**Job item**
Where the string "Datasheet" appears in a line of the material below, copy that line.

**Recorded data**
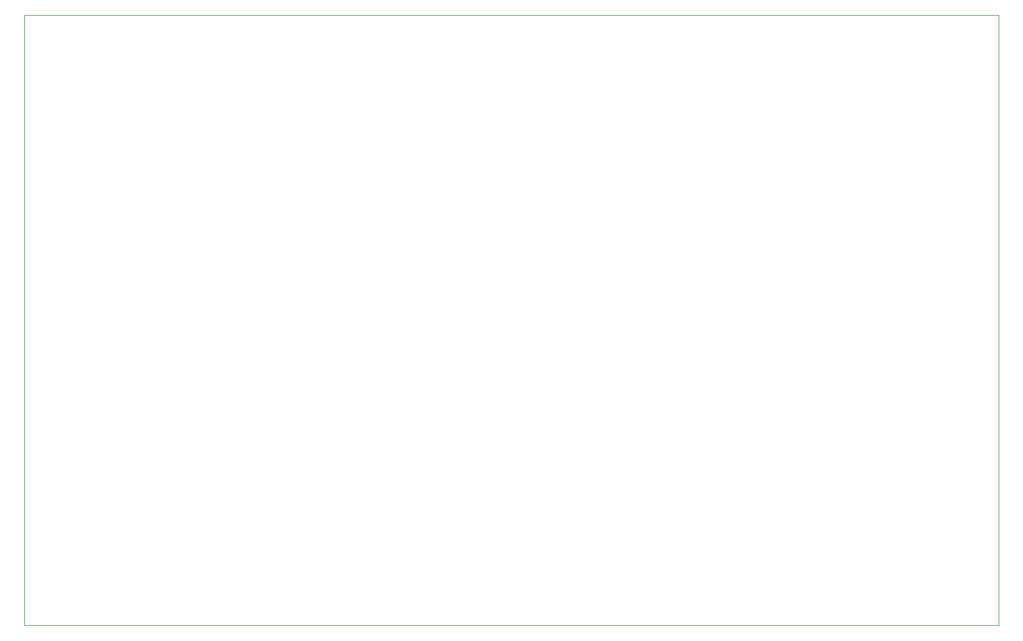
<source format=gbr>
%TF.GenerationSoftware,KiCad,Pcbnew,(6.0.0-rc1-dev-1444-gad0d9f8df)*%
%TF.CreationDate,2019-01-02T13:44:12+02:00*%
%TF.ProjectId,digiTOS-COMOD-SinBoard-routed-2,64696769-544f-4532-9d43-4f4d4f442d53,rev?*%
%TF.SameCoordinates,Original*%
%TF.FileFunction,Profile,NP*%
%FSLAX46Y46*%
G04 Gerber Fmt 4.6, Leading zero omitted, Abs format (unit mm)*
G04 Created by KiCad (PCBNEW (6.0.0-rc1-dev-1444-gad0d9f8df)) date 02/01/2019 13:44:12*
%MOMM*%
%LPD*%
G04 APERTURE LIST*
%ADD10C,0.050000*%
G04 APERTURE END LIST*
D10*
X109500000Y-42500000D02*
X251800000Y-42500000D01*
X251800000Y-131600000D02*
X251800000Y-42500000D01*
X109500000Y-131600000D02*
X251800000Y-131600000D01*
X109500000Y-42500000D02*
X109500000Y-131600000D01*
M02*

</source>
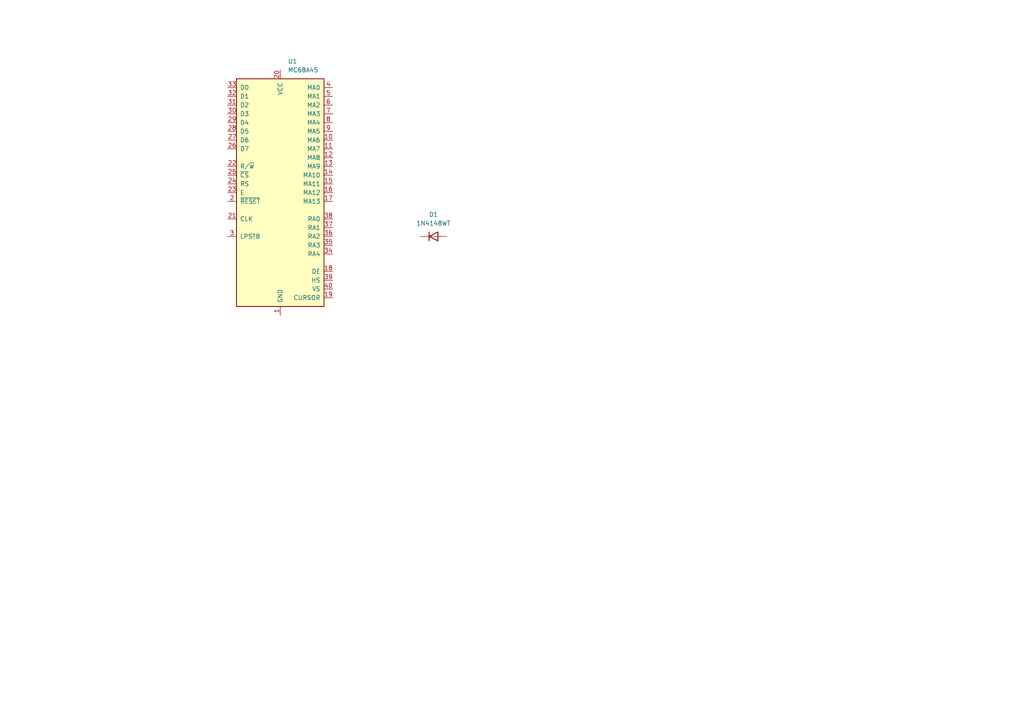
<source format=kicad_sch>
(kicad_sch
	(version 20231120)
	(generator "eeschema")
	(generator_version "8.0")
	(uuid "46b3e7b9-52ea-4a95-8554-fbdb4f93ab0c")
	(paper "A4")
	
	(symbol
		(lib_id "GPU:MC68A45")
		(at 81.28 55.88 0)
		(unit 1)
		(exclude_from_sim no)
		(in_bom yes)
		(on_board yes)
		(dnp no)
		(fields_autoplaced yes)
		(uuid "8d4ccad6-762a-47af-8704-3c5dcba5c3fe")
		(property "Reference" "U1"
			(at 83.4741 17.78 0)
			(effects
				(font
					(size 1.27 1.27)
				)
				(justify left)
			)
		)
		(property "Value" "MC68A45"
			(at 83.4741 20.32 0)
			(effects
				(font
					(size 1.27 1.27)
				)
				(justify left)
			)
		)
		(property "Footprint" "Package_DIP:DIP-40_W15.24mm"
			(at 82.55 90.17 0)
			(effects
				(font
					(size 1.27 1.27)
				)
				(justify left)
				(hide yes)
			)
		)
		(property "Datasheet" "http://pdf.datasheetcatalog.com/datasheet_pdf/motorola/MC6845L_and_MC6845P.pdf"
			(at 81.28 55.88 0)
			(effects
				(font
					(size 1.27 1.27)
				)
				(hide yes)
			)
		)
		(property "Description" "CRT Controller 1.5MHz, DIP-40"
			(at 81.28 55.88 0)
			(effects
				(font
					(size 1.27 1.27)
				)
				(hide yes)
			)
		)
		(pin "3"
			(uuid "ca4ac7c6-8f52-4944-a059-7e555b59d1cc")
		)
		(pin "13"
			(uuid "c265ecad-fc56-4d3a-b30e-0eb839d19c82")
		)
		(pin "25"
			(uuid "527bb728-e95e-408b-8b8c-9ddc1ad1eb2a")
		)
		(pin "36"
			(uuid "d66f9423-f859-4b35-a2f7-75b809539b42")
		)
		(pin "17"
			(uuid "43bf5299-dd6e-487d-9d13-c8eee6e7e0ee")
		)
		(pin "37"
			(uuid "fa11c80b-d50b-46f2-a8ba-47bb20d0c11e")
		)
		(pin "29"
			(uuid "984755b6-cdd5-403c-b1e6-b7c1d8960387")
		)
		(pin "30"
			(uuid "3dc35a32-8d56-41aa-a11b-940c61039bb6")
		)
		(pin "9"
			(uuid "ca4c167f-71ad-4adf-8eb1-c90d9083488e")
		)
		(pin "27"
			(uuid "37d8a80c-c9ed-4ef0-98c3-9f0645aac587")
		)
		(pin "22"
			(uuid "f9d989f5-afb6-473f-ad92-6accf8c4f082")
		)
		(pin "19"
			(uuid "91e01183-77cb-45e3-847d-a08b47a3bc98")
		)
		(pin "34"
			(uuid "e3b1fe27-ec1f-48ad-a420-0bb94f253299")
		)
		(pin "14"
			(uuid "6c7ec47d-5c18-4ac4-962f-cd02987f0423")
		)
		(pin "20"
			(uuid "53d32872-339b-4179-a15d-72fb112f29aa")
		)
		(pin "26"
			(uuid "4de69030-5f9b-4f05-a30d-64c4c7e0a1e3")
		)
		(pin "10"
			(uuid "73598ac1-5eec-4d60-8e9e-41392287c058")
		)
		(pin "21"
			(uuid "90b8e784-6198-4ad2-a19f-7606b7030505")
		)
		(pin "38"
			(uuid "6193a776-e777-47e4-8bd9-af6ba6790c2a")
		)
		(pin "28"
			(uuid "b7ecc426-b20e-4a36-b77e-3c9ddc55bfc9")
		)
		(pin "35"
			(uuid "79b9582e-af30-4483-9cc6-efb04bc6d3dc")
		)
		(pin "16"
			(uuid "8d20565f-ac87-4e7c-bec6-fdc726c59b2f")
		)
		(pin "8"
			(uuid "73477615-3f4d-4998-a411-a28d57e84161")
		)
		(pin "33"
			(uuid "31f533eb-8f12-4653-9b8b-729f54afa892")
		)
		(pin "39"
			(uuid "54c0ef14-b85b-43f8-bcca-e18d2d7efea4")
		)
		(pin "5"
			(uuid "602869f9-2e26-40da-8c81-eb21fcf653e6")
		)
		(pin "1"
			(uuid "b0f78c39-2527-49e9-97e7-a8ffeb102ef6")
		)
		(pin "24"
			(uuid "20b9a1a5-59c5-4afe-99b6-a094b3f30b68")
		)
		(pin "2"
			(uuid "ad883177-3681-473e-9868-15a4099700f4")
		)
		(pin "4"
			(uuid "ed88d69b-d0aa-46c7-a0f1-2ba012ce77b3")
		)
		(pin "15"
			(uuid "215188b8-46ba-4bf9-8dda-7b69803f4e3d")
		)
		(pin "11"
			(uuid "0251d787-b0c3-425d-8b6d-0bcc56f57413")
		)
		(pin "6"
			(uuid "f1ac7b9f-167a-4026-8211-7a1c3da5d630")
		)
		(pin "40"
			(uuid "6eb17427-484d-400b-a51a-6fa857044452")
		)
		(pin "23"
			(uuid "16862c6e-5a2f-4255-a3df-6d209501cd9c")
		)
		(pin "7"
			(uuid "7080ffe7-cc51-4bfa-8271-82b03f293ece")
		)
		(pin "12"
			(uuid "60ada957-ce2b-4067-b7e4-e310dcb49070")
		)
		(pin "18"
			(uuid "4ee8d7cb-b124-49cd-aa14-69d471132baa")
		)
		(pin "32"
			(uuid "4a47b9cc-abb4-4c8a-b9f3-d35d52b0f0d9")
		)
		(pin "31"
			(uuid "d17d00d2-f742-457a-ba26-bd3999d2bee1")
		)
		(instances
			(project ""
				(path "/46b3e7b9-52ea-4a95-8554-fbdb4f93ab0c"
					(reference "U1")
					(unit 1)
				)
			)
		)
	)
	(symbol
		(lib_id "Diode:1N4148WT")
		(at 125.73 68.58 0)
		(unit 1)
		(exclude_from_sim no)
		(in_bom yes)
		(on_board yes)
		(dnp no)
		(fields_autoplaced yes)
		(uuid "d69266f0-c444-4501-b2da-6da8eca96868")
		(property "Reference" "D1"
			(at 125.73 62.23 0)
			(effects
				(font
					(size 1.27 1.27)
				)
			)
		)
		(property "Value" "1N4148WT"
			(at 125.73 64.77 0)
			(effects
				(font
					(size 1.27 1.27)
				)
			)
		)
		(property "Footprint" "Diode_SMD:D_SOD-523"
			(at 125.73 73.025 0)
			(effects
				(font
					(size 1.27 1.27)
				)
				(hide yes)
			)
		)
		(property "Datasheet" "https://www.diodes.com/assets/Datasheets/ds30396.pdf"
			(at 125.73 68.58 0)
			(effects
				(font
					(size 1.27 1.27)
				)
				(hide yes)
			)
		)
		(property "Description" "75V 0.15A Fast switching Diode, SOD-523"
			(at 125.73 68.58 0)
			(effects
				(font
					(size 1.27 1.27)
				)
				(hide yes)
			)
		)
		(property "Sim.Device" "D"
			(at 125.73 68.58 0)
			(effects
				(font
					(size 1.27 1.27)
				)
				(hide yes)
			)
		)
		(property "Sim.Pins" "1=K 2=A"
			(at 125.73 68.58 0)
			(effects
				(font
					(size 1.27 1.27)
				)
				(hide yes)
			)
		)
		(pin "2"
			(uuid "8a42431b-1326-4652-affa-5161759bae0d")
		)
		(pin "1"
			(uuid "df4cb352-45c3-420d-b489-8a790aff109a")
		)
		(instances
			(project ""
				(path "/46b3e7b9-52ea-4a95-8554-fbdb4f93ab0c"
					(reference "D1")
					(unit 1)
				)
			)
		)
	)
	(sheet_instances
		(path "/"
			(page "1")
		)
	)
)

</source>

**Solution for this exercise**
		(property "Datasheet" "http://pdf.datasheetcatalog.com/datasheet_pdf/motorola/MC6845L_and_MC6845P.pdf"
		(property "Datasheet" "https://www.diodes.com/assets/Datasheets/ds30396.pdf"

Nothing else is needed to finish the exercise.